I've been dreading a huge white oak, killed by borers, falling toward the slough and thus taking down the lines that run along it, so as I stepped off the back stoop I shined my light to my left and over the garage. I then decided to walk across the driveway  and beyond to shine the light at the oak.  I walked on out beside the garage and to the slough in order to shine the light down it to the huge pasture at the end of the subdivision. There was nothing that I saw that could have knocked out the power, so I turned back toward the house with the intent of walking back behind the garage. As I did so, I shined the light down the slough in that other direction and saw eye-shine.  In fact, there were a lot of eyes shining. At the very first I thought a dog was near the water, but the eyes were too high from the ground to be a dog's.  The flashlight I had is a very bright, heavy-duty rechargeable and as I adjusted it to shine more directly I saw that I was looking at four whitetail deer hemmed in between the neighbor's hurricane fence and the slough. There is a spare lot that is grown up beyond the fence's end, and the deer seemed not to want to go further in that direction. The next neighbor, beyond the brushy lot has some border collies, and I believe the deer were aware of them.  This sighting alone (four deer right out the back door) was fascinating enough, even for here in a wooded area of coastal Texas, but what happened next was really unusual.

 

The lights for the entire area were off, and though it was a clear starry night, the moon wasn't out so it was really really dark.  I stood still, just shining the light.
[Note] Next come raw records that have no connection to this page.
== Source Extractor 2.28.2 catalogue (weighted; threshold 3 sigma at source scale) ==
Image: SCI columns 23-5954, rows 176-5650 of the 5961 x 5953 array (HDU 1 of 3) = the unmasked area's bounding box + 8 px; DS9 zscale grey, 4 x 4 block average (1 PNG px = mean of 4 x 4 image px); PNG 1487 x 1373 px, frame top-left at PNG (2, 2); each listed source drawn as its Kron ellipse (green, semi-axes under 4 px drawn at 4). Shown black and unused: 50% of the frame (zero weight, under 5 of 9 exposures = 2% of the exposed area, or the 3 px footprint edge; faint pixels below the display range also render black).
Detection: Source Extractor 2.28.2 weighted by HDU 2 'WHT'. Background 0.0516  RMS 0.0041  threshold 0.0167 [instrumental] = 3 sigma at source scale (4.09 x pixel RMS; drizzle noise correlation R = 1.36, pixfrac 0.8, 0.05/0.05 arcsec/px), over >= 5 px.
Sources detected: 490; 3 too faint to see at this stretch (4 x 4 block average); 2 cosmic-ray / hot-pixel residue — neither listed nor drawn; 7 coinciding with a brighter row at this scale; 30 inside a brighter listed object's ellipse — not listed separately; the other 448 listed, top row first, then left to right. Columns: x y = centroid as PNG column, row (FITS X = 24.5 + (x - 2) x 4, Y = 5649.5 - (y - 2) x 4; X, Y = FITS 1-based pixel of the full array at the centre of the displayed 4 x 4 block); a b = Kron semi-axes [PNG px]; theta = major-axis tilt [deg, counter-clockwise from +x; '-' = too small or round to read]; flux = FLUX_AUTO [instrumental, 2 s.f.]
The deer slowly walked back in my direction. At the corner of the hurricane fence they paused briefly looking over the yard toward the roadway, but decided to continue in the same direction and then trotted straight toward me. As they got closer, I could see that all were bucks. Though one (the largest of the group) halted briefly and looked between the house and garage, he decided to continue with the others toward the light.  Their trot became a slow run, and I gradually moved to the very edge of the slough to give them room since not far from the slough and a bit behind me was the trellis behind the vegetable garden (and I didn't want to cause them to attempt to jump it).  The first to pass me was a four-pointer (two points on each antler) who gave a little snort as he hurried past. The next, likewise was a four-pointer with rather small irregular antlers.  The next one to pass had an antler missing but the one which it retained had about three or four points and would have had a trophy rack, had he not already lost the other antler.  Finally the last one, a gorgeous eight-point buck a bit larger than the others, passed by and once beyond me really sped up and then took off like lightning, as though the nearness of the light had suddenly frightened him. I could easily have reached out and touched any one as it passed.

 

I watched them run behind and then around the end of the trellis-fence (used to grow cucumbers and pole beans). I stood there a few moments longer to savor the experience, as big a rush as the time I was a bit farther along the slough during the late afternoon when a bald eagle swept from over the pasture down through the trees of my lots, over the back yard, and down and then over the slough.  Many people see the sight of a deer fleeing, running away from them, but few ever will have such an experience as this one of four bucks running to and beside them and beyond.